Life on Campus / Spring 2017
Poll: Does the idea of starting your own business appeal to you?

The students we asked liked the greater autonomy and creativity that running their own show allows


From left: Lit light bulb ("52%, yes"), broken light bulb ("29%, no"), dimmed light bulb ("19%, not now, maybe later")

Illustration: Sara Wong.

 

Like many U of T students who are interested in starting their own business, Xinyi Zhao – who is in her second year of an MBA at the Rotman School of Management – foresees greater career satisfaction in building her own company than in working for someone else’s.

For Khadija Waseem, a third-year Rotman commerce student, the appeal in an entrepreneurial venture is that it allows “you so much autonomy and creativity.”

Students who said “no” to the idea of starting their own business typically cited the higher risks involved. Candace Gunn, a fourth-year student, says she would prefer the staff support more commonly found in established companies.
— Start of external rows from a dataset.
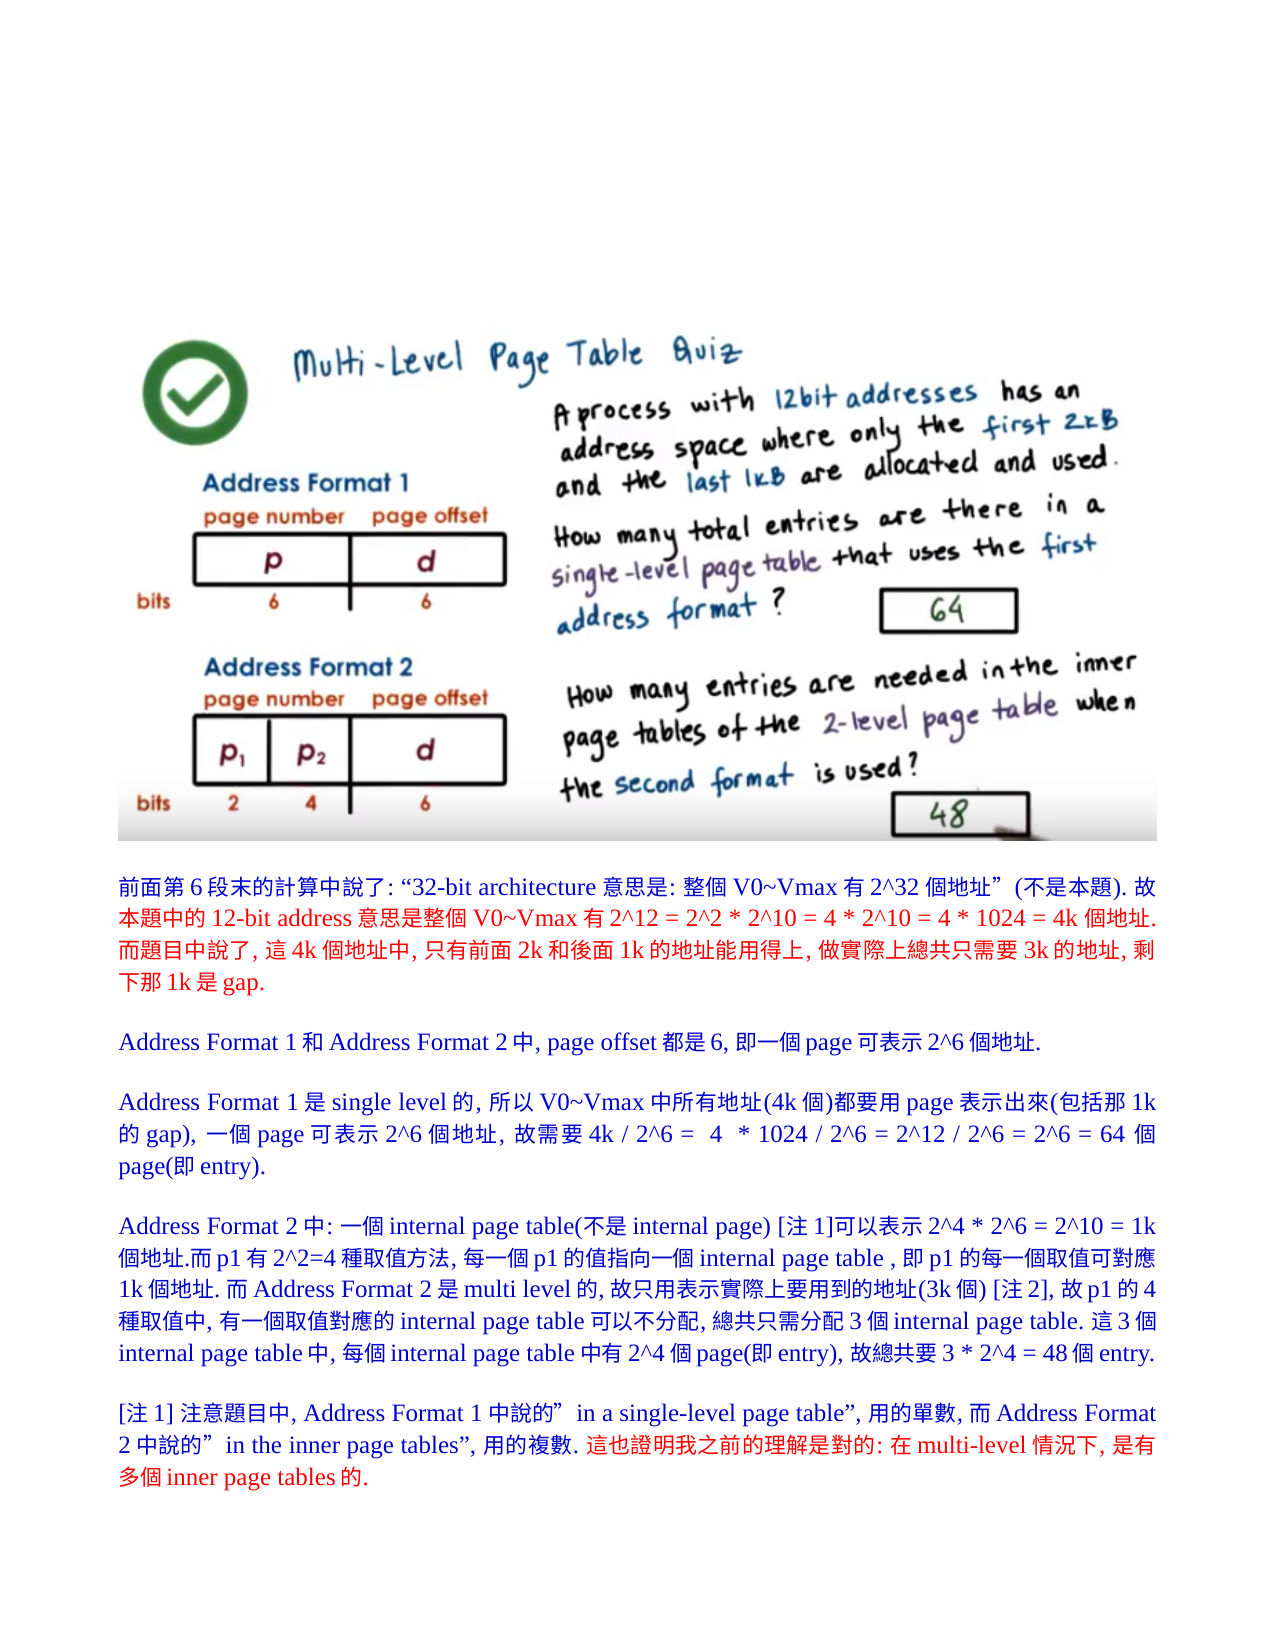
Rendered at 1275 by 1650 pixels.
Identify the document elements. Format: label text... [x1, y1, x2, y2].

text Address Format 1是single level的, 所以V0~Vmax中所有地址(4k個)都要用page表示出來(包括那1k的gap), 一個page可表示2^6個地址, 故需要4k / 2^6 = 4 * 1024 / 2^6 = 2^12 / 2^6 = 2^6 = 64個page(即entry). [118, 1085, 1157, 1180]
text 前面第6段末的計算中說了: “32-bit architecture意思是: 整個V0~Vmax有2^32個地址”(不是本題). 故本題中的12-bit address意思是整個V0~Vmax有2^12 = 2^2 * 2^10 = 4 * 2^10 = 4 * 1024 = 4k個地址. 而題目中說了, 這4k個地址中, 只有前面2k和後面1k的地址能用得上, 做實際上總共只需要3k的地址, 剩下那1k是gap. [118, 869, 1157, 996]
text Address Format 2中: 一個internal page table(不是internal page) [注1]可以表示2^4 * 2^6 = 2^10 = 1k個地址.而p1有2^2=4種取值方法, 每一個p1的值指向一個internal page table , 即p1的每一個取值可對應1k個地址. 而Address Format 2是multi level的, 故只用表示實際上要用到的地址(3k個) [注2], 故p1的4種取值中, 有一個取值對應的internal page table可以不分配, 總共只需分配3個internal page table. 這3個internal page table中, 每個internal page table中有2^4個page(即entry), 故總共要3 * 2^4 = 48個entry. [118, 1209, 1157, 1367]
picture [118, 319, 1157, 841]
text Address Format 1和Address Format 2中, page offset都是6, 即一個page可表示2^6個地址. [118, 1025, 1157, 1057]
text [注1] 注意題目中, Address Format 1中說的”in a single-level page table”, 用的單數, 而Address Format 2中說的”in the inner page tables”, 用的複數. 這也證明我之前的理解是對的: 在multi-level情況下, 是有多個inner page tables的. [118, 1396, 1157, 1491]
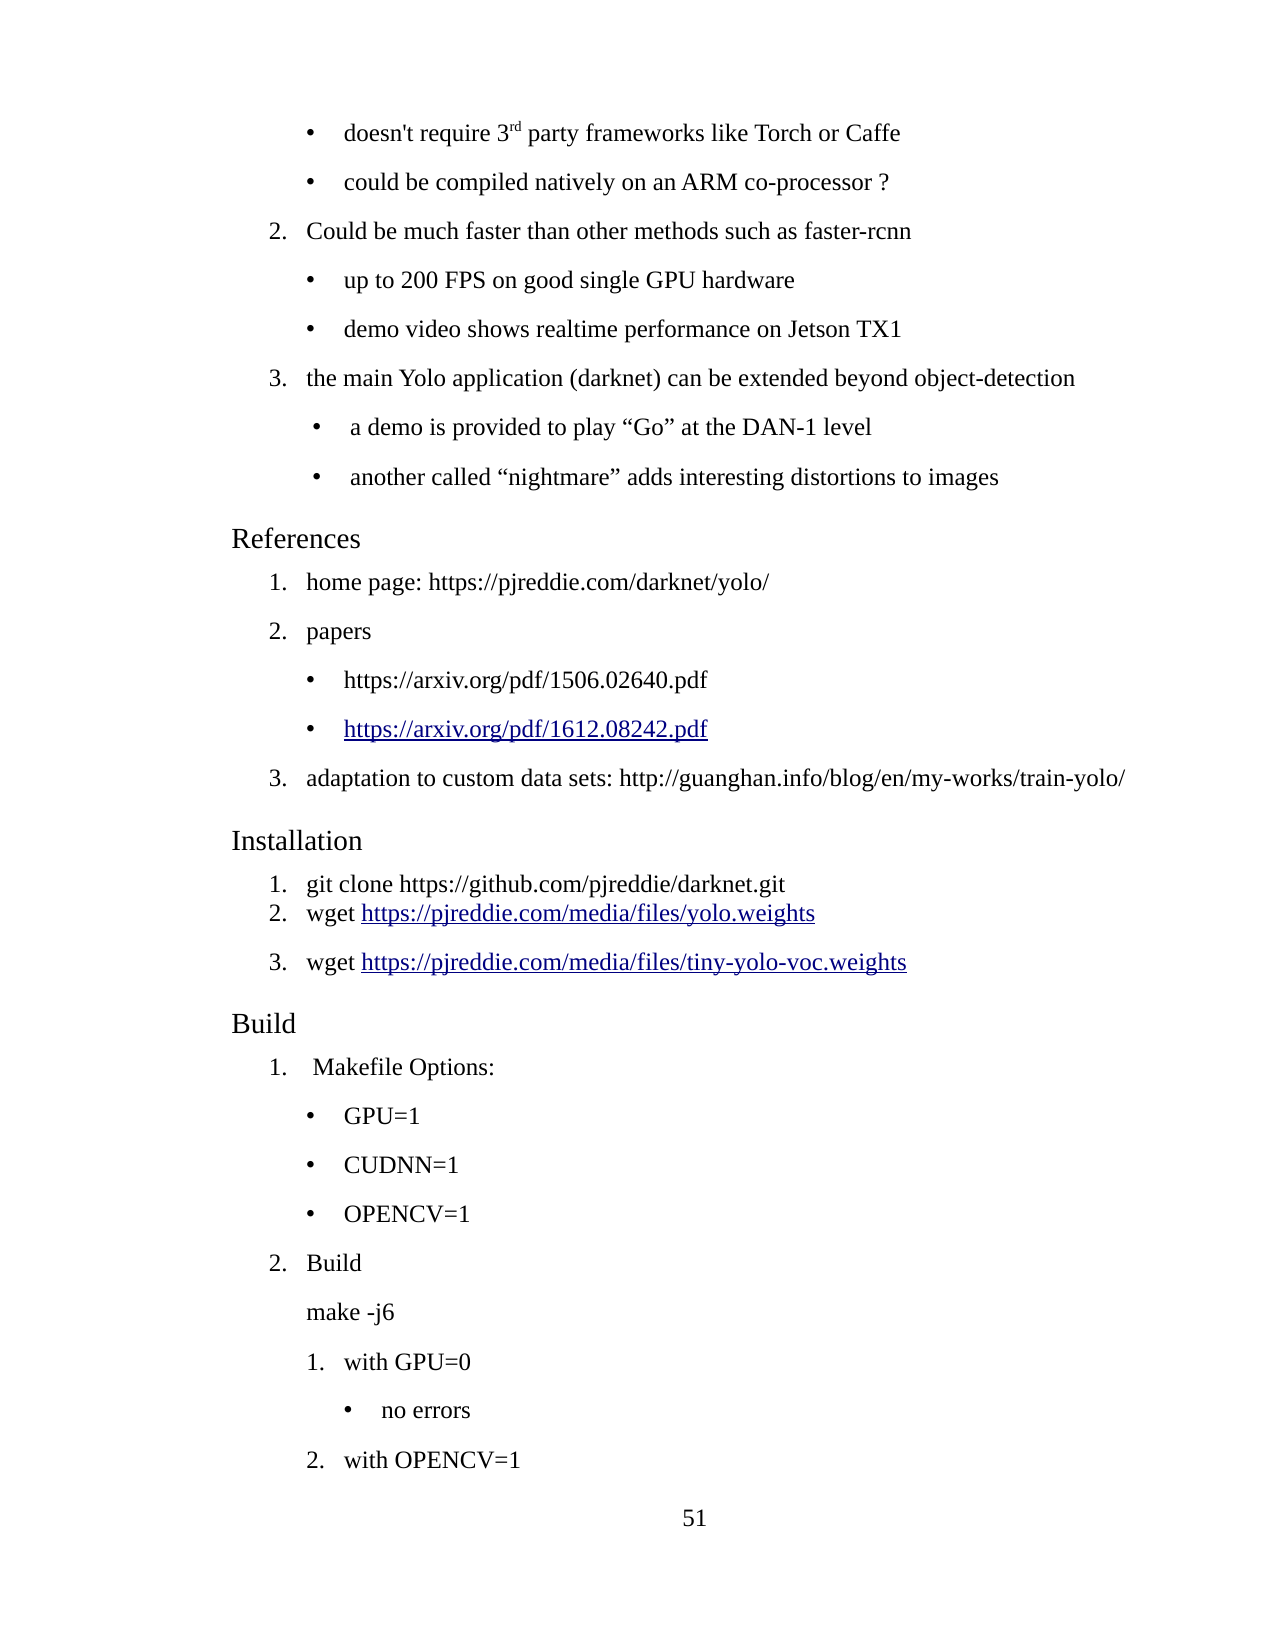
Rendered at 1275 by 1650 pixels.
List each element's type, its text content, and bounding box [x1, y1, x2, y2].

list the main Yolo application (darknet) can be extended beyond object-detection [269, 363, 1158, 392]
list OPENCV=1 [306, 1199, 1158, 1228]
list https://arxiv.org/pdf/1506.02640.pdf [306, 665, 1158, 694]
list CUDNN=1 [306, 1150, 1158, 1179]
list git clone https://github.com/pjreddie/darknet.git [269, 869, 1158, 898]
list no errors [344, 1396, 1158, 1424]
subtitle Installation [231, 823, 1158, 856]
list Could be much faster than other methods such as faster-rcnn [269, 216, 1158, 245]
list GPU=1 [306, 1101, 1158, 1130]
subtitle Build [231, 1006, 1158, 1040]
list Makefile Options: [269, 1052, 1158, 1081]
list up to 200 FPS on good single GPU hardware [306, 265, 1158, 294]
list home page: https://pjreddie.com/darknet/yolo/ [269, 567, 1158, 596]
list doesn't require 3rd party frameworks like Torch or Caffe [306, 118, 1158, 147]
list https://arxiv.org/pdf/1612.08242.pdf [306, 714, 1158, 743]
list with OPENCV=1 [306, 1445, 1158, 1473]
list wget https://pjreddie.com/media/files/tiny-yolo-voc.weights [269, 947, 1158, 975]
list papers [269, 616, 1158, 645]
subtitle References [231, 521, 1158, 554]
list wget https://pjreddie.com/media/files/yolo.weights [269, 898, 1158, 926]
list adaptation to custom data sets: http://guanghan.info/blog/en/my-works/train-yolo/ [269, 763, 1158, 792]
list a demo is provided to play “Go” at the DAN-1 level [312, 412, 1158, 441]
list could be compiled natively on an ARM co-processor ? [306, 167, 1158, 196]
list with GPU=0 [306, 1347, 1158, 1375]
list Build [269, 1248, 1158, 1277]
list make -j6 [269, 1297, 1158, 1326]
list another called “nightmare” adds interesting distortions to images [312, 462, 1158, 490]
list demo video shows realtime performance on Jetson TX1 [306, 314, 1158, 343]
This highly unscientific poll of 100 U of T students was conducted on the St. George campus in February.

 

What four students had to say: 

 

Closeup photo of Candace Gunn inside the Bahen CentreCandace Gunn
4th year, English and Concurrent Teacher Education Program, Victoria College

In the education field, it’s really nice to have a community around you, to have that support system. In schools, you have a principal, a superintendent, and you have other teachers. Even in an informal education environment – such as Frontier College, where I’ve been volunteering since the summer – I have people who are there to support me, to give me advice. It’s really comforting.

 


Closeup photo of Khadija Waseem outside the Rotman School of ManagementKhadija Waseem
3rd year, Rotman commerce, University College

There’s so much room for creativity in society today in terms of how we’re connected through the Internet. You can have an idea in Toronto today, and have it mass-produced in another country tomorrow. That’s something I would love to experience for myself. Everything is changing so quickly, and it takes a while for large companies to adapt. When you are working as an entrepreneur, you have the ability to implement the policies and changes you believe in.

 


Closeup photo of Hillel Bierbrier outside the Rotman School of ManagementHillel Bierbrier

1st year, MBA, Rotman School of Management

I think it would be valuable for me to apply my Rotman education as a management consultant in an environment that integrates ongoing learning, innovation and implementation of ideas. After gaining from such a corporate experience, an opportunity to take a direct ownership would be appealing to me.

 


Closeup photo of Martha Nicol outside the Rotman School of ManagementMartha Nicol

1st year, MBA, Rotman School of Management

It’s a lot more accessible for people to start their own business than it has been in the past. I think there’s a lot being done, especially with AI and new technology, that makes it a lot easier for someone to break into the industry. Being creative and setting my own aspirations appeal to me.